→ Folgendes bearbeiten:
[a] Bitte wiederhole aus dem Filzmaier-Interview den Abschnitt, der bei „Kommunizieren trotz Fake“ beginnt und bis einschließlich „in der Kommunikation.“ reicht.
[b] Knüpf an das Ende des Filzmaier-Interviews an und schreib es weiter.

→ Ausgewählter Auszug:
☆ ☆ ☆ ☆ ☆ ☆ ☆

Kommunizieren trotz Fake News? Peter Filzmaier im Gespräch, Teil 2
Peter Filzmaier analysiert seit vielen Jahren die Entwicklungen in der Politik. In Teil 2 unserer Mini-Reihe verrät er Fresh Content alles zum Thema Glaubwürdigkeit in der Kommunikation.
„Never lie“ ist Peter Filzmaiers eindringlicher Appell an alle Politikerinnen und Politiker. Der Grund: Auf zu kurzfristigen Nutzen folgt langfristig ein Fiasko. Da stellt sich jedoch die Frage, wie es hier mit Produktversprechen von Unternehmen aussieht? Erwarten Kundinnen und Kunden wirklich die nackte Wahrheit?
Filzmaier beruft sich in dieser Frage auf den Unterschied zwischen niemals lügen und nicht jedem ungefragt die nackte Wahrheit zu erzählen. Genau das sei der springende Punkt. Zwar wird wohl kein Unternehmer seiner Kundschaft extra einen Folder mit einer Liste jener Dinge zusenden, die in der Firma jemals schiefgelaufen sind. „Das wäre nicht Ehrlichkeit, sondern Dummheit,“ so Filzmaier.
Doch speziell in der Krisenkommunikation gilt der Grundsatz, wirklich nie zu lügen, mahnt Filzmaier. Sämtliche Kundinnen und Kunden wie auch die Presse könne man vielleicht einmal anlügen und kommt damit durch. Betonung auf „vielleicht“. Auf diesen einmaligen Erfolg sollte man aber keinesfalls weitere Schwindeleien folgen lassen.
Dauerhaft auf Lügen zu bauen sei töricht: „Wer glaubt, alle Kundschaften und Medien immer und ewig erfolgreich hinter das Licht führen zu können, ist sowohl unseriös als auch selber ein Idiot.“ Filzmaier spricht dabei eine immer noch offene Wunde an: Die Autoindustrie wäre gewiss bereit, ein Vermögen dafür zahlen, wenn sie das Rad der Zeit zurückdrehen und im Abgas-Skandal früher die Wahrheit sagen könnte.

☆ ☆ ☆ ☆ ☆ ☆ ☆

→ Datenübersicht:
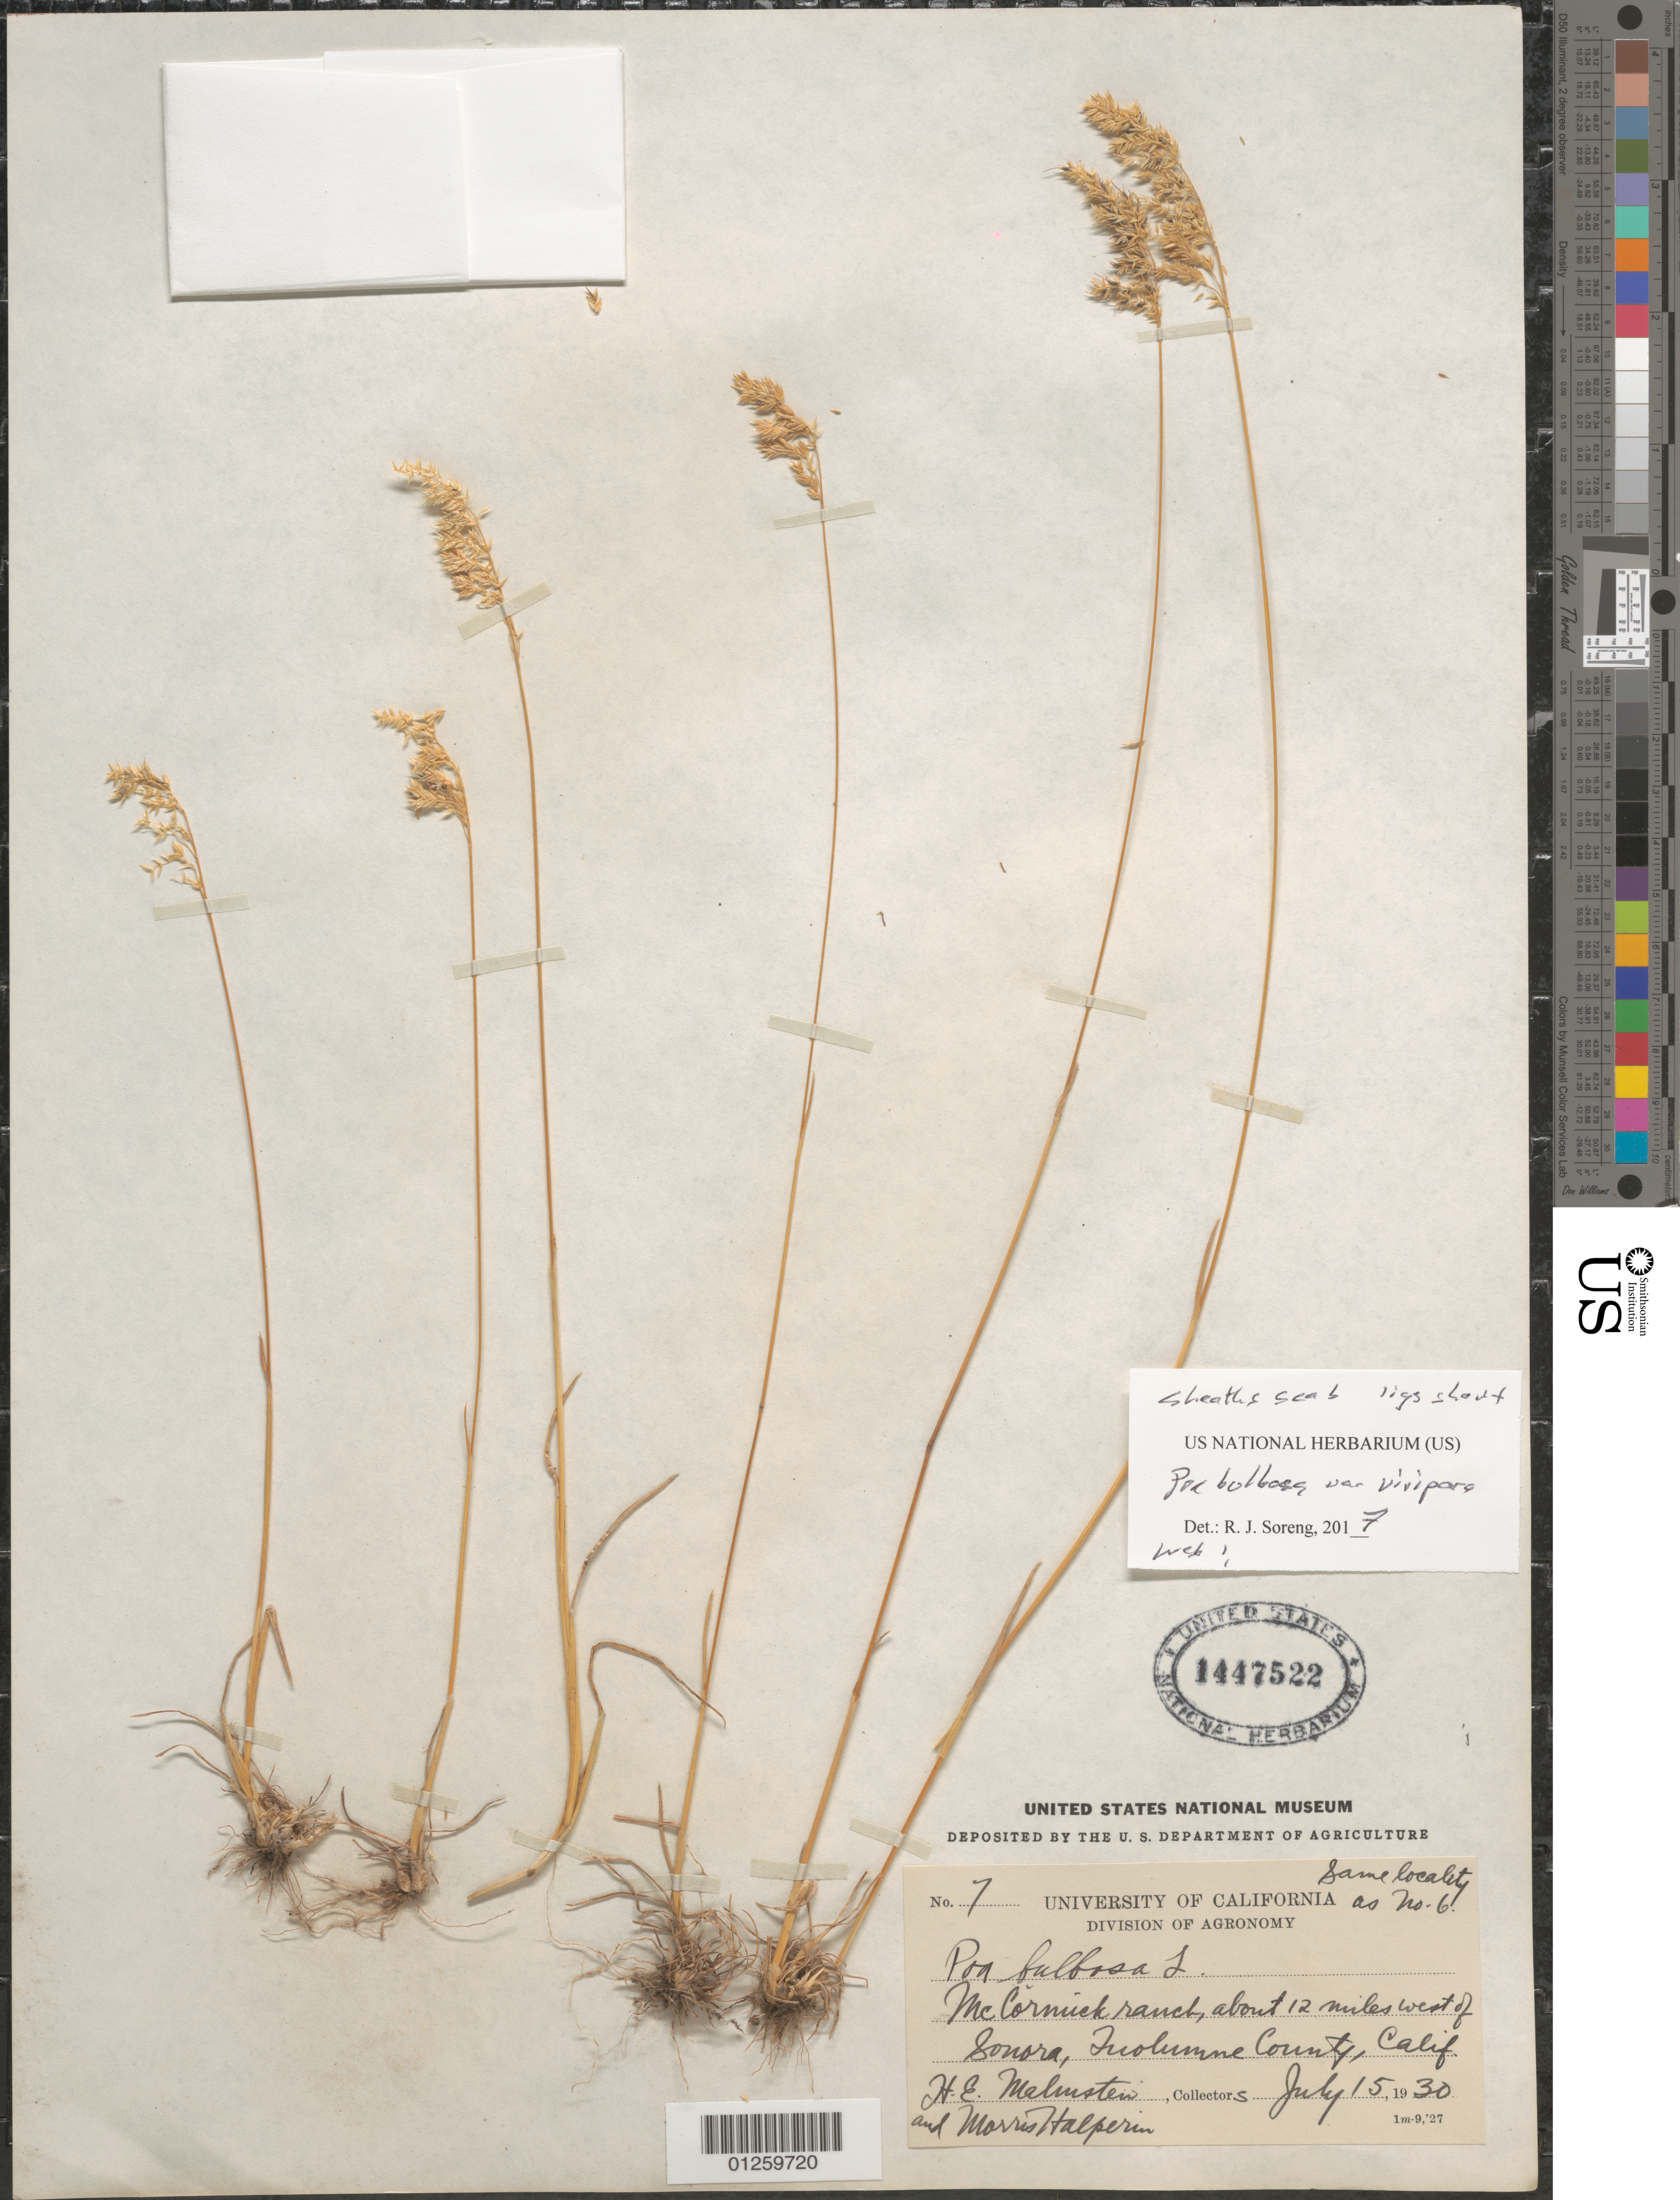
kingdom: Plantae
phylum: Tracheophyta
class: Liliopsida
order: Poales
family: Poaceae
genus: Poa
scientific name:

☆ ☆ ☆ ☆ ☆ ☆ ☆

→ Antworten:
[a]
Kommunizieren trotz Fake News? Peter Filzmaier im Gespräch, Teil 2
Peter Filzmaier analysiert seit vielen Jahren die Entwicklungen in der Politik. In Teil 2 unserer Mini-Reihe verrät er Fresh Content alles zum Thema Glaubwürdigkeit in der Kommunikation.

[b]
Lieber Fehler als Fake News
Nicht nur die Autoindustrie tut sich momentan schwer, Vertrauen wieder aufzubauen. Auch die Medien haben mit Skandalen wie bei Der Spiegel zu kämpfen, die sich stark auf die Einstellung der Leserschaft gegenüber den klassischen Medien auswirken. Filzmaier wünscht sich angesichts dessen „mehr Wissen über Medien“. Doch selbst bei kritischem Hinterfragen des Medienkonsums bleibt ein gewisses Restrisiko, einem Fehler oder einer Täuschung aufzusitzen. Da stellt sich die Frage, welchen Medienunternehmen Sie ihr Vertrauen schenken bzw. in welche mediale Plattformen sie investieren sollen.
Mit Investitionstipps kann – und will – Filzmaier nicht aufwarten, kommt es doch zu stark auf das jeweilige Unternehmen und Produkt sowie dessen Zielgruppen an: „Kein Medium hat für alles die gleiche Glaubwürdigkeit. Warum sollte ein Sportjournal für politische Inhalte besonders glaubwürdig sein und ein Politikmagazin für Fußballberichte?“
Eine pauschale Antwort kann er aber trotzdem geben: „Schenken Sie Ihr Vertrauen allen Medien, wo echte journalistische Arbeit geleistet wird!“ Zwar ist man nirgends vor Fehlern gefeit, doch sieht Filzmaier etwa die Aufarbeitung der Spiegel-Affäre mit 24 Sonderseiten im nächsten Heft das beste Beispiel, dass das Kontrollsystem funktioniert. Über Pseudonachrichten, die ohne Journalisten und von Propagandisten im Internet verfasst wurden, wird hingegen bestenfalls der Mantel des Schweigens gebreitet, wenn Fake News aufgedeckt werden. Oder es werden die Falschnachrichten noch verstärkt oder die nächste Fehlmeldung zur Ablenkung nachgeschoben.
Medien neu vs. klassisch – wer ist glaubwürdiger?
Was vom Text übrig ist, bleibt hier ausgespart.